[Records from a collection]
********************
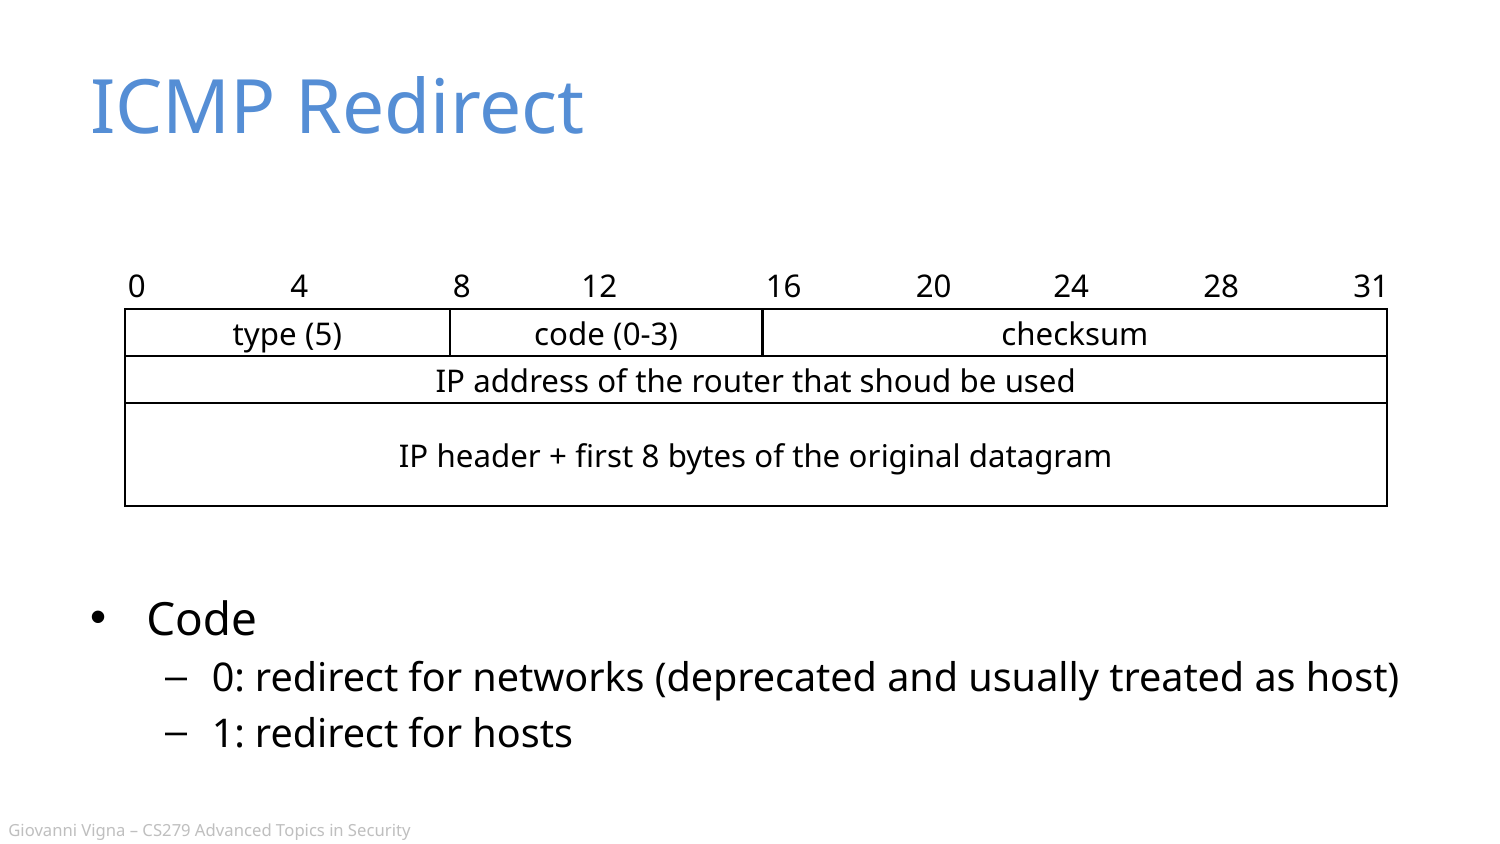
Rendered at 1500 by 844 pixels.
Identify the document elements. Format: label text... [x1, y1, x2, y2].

text_box type (5) [125, 309, 449, 356]
text_box 0 [114, 259, 160, 311]
text_box 12 [567, 259, 631, 311]
text_box 16 [752, 259, 816, 311]
text_box 24 [1039, 259, 1103, 311]
text_box IP address of the router that shoud be used [124, 356, 1388, 403]
text_box code (0-3) [449, 309, 762, 356]
text_box 31 [1339, 259, 1403, 311]
text_box 20 [902, 259, 966, 311]
text_box 4 [277, 259, 322, 311]
title ICMP Redirect [75, 33, 1425, 175]
text_box IP header + first 8 bytes of the original datagram [124, 403, 1388, 507]
text_box checksum [762, 309, 1388, 357]
list Code 0: redirect for networks (deprecated and usually treated as host) 1: redirect for hosts [75, 196, 1425, 813]
text_box 8 [439, 259, 485, 311]
text_box 28 [1189, 259, 1253, 311]
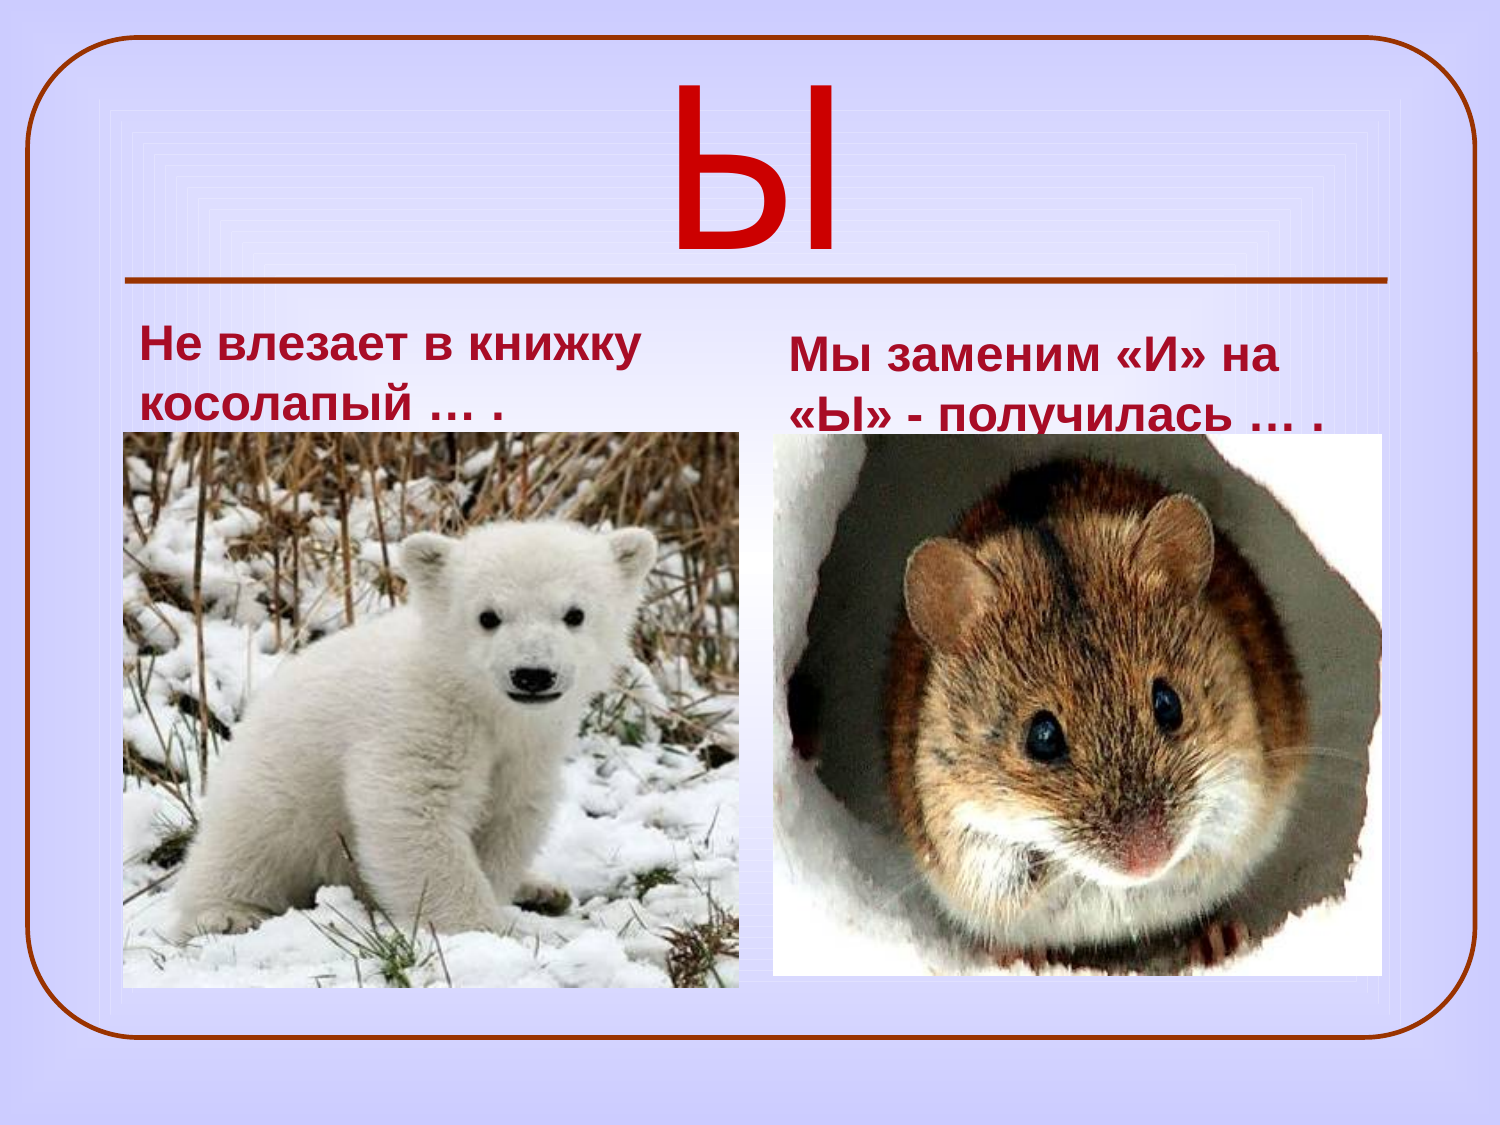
********************
[DIRECTIONS FOR THIS TASK] The finished copy should match the data above word for word and contain no pictures.

[ANSWER]
Rendered at 1500 by 844 pixels.
Identify the document elements. Format: label text... [x1, y1, x2, y2].

text_box type (5) [125, 309, 449, 356]
text_box 0 [114, 259, 160, 311]
text_box 12 [567, 259, 631, 311]
text_box 16 [752, 259, 816, 311]
text_box 24 [1039, 259, 1103, 311]
text_box IP address of the router that shoud be used [124, 356, 1388, 403]
text_box code (0-3) [449, 309, 762, 356]
text_box 31 [1339, 259, 1403, 311]
text_box 20 [902, 259, 966, 311]
text_box 4 [277, 259, 322, 311]
title ICMP Redirect [75, 33, 1425, 175]
text_box IP header + first 8 bytes of the original datagram [124, 403, 1388, 507]
text_box checksum [762, 309, 1388, 357]
list Code 0: redirect for networks (deprecated and usually treated as host) 1: redirect for hosts [75, 196, 1425, 813]
text_box 8 [439, 259, 485, 311]
text_box 28 [1189, 259, 1253, 311]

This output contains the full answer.